The bank has spent more in states, including in Minnesota, as it courts government business.
CHARLOTTE, N.C. - Wells Fargo & Co. has built up a significant lobbying presence in state capitals to manage the torrent of mortgage-related bills flooding legislatures.
Five years ago, the San Francisco bank reported a limited state lobbying presence focused on the West Coast and Iowa, where its mortgage operations are headquartered. After becoming a nationwide bank, Wells Fargo now has lobbyists bending state legislators' ears everywhere from Denver to Baton Rouge, La.
It has built its East Coast lobbying presence beyond that of Wachovia, the Charlotte bank Wells Fargo acquired in 2008. The bank also has spent more money on lobbying in states including California and Minnesota, courted city mayors and sought more government business.
The bank registered more than 150 lobbyists in 31 state capitals in 2012, according to a Charlotte Observer review of state lobbyist registration rolls. That's an increase from the 47 in 10 states it had five years ago (or 60 in 14 states, if you add in Wachovia's lobbyists).
Wells Fargo says the increase is largely tied to evolving rules on who must register as a lobbyist.
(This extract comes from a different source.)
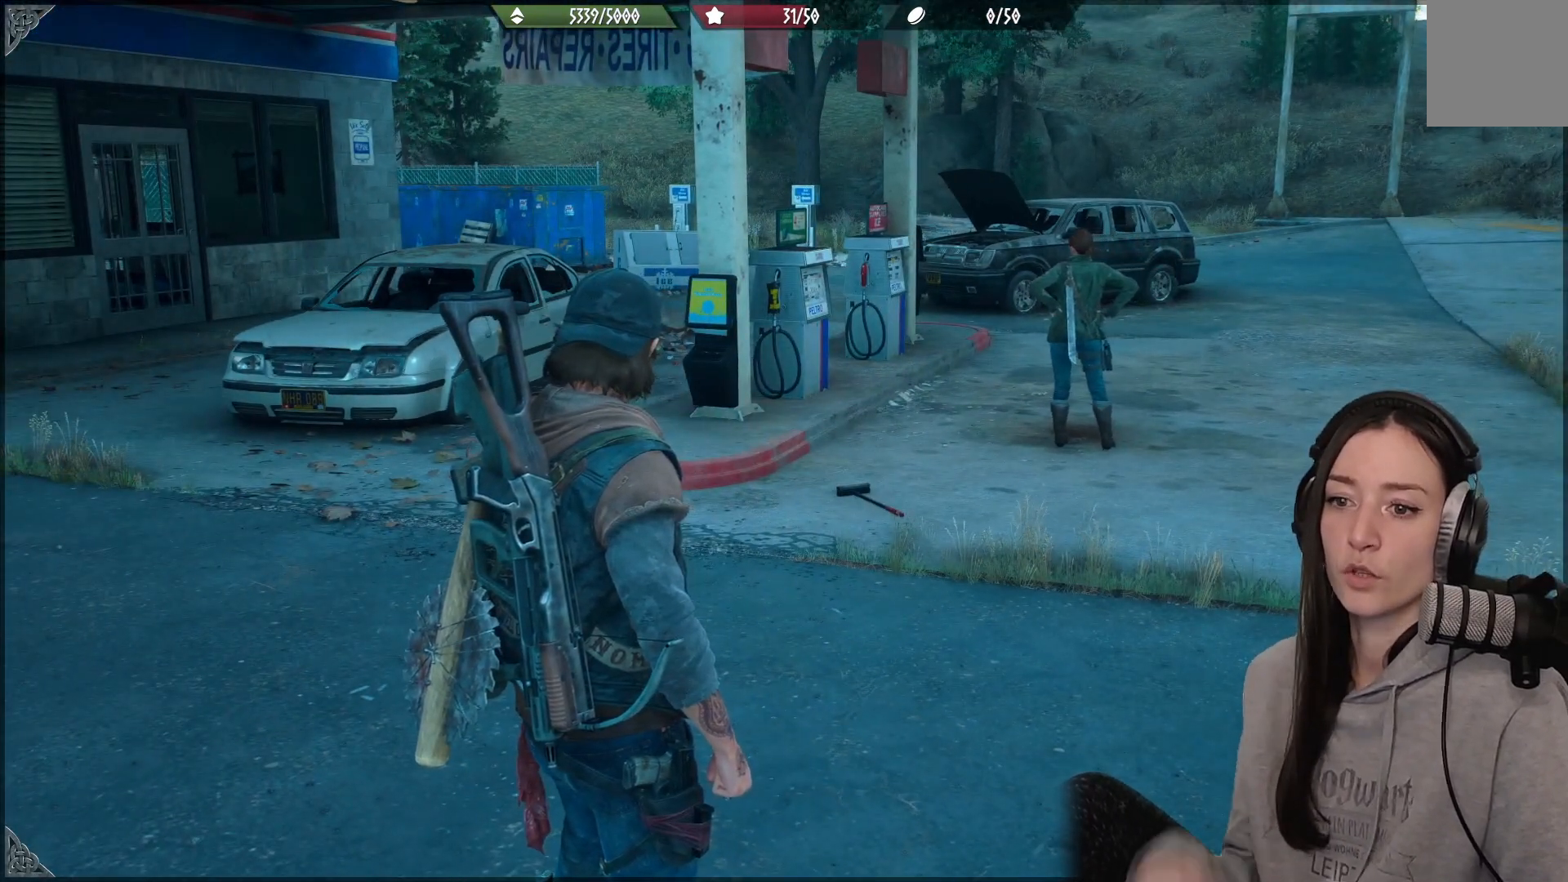
{"buttons": [], "left_stick": "center", "right_stick": "center", "events": []}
About half of U.S. states require people who seek government contracts to put their names down.
The bank also says that while it may have more contracted lobbyists registered under its name, Wells Fargo's in-house government relations team hasn't grown.
But in at least 11 states, Wells Fargo has registered lobbyists to influence legislation where neither it nor Wachovia had voices five years ago, the Observer's analysis found. Wells Fargo has long had a major presence in Minnesota, where it is the largest bank by deposits and employs about 20,000 people. About 8,500 of those workers are in the bank's mortgage unit, based in Des Moines, Iowa.
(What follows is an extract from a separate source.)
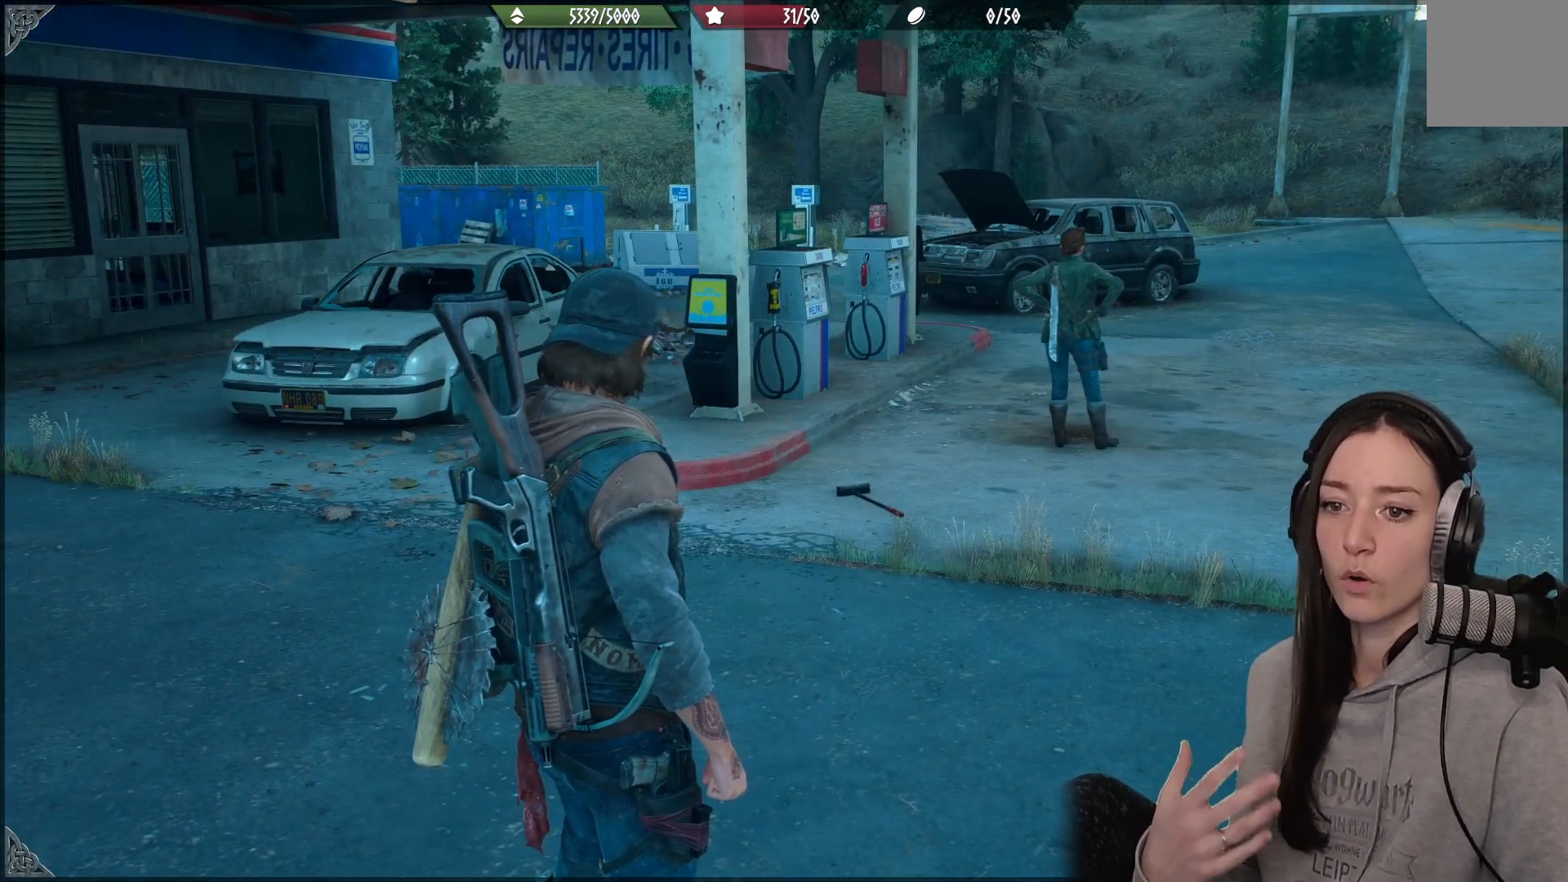
{"buttons": [], "left_stick": "center", "right_stick": "center", "events": []}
The national growth is yet another example of the pre-eminent position the bank has taken in the financial industry, particularly in mortgage lending and servicing, as rivals have pulled back. Charlotte-based Bank of America has pared its state lobbyist registrations by about a quarter, to 136, the Observer's data show.
At the federal level, Wells Fargo is again the top commercial bank lobbying spender, with $3.8 million spent in the first half of the year, according to data from the Center for Responsive Politics. Last year, Wells Fargo led the industry to a record-high level of lobbying spending.
Wells Fargo has also aimed its message at mayors. The bank has hosted four gatherings of city executives in recent months -- most recently last week in Charlotte, where the bank showed a group of mayors around its housing preservation workshop.
But since the real estate meltdown, statehouses have been a hotbed for banking bills -- especially since 49 state attorneys general reached a $25 billion settlement this year with Wells Fargo, Bank of America and three other big banks over shoddy mortgage servicing practices.
The American Bankers Association is tracking more than 200 statehouse bills on topics ranging from foreclosure rules to homeowners' rights to mortgage fraud, said Mathew Street, deputy general counsel for state relations.
California and other states have created forms of a "Homeowners Bill of Rights," while Arizona and Hawaii considered bills that would allow governments to use eminent domain powers to seize troubled mortgages.
"It's not inherently bad to increase the number" of lobbyists, said Peggy Kerns, director of the ethics center at the National Conference of State Legislatures. "If there are certain policy issues that are being taken up, that happens. The number of lobbyists ebbs and flows based on what the issues are."
Wells Fargo says the increase is driven in part by changes in laws that require some employees seeking government contracts to register as "procurement" lobbyists, also known as "executive" lobbyists. These lobbyists vie for government entities' business, like bond underwriting and investments.
"There's been an increase in procurement lobbying laws over the past few years, and Wells Fargo strives to comply with applicable laws and regulations," Wells Fargo spokesman Josh Dunn said in an e-mail.
Star Tribune staff writer Jennifer Bjorhus contributed to this report.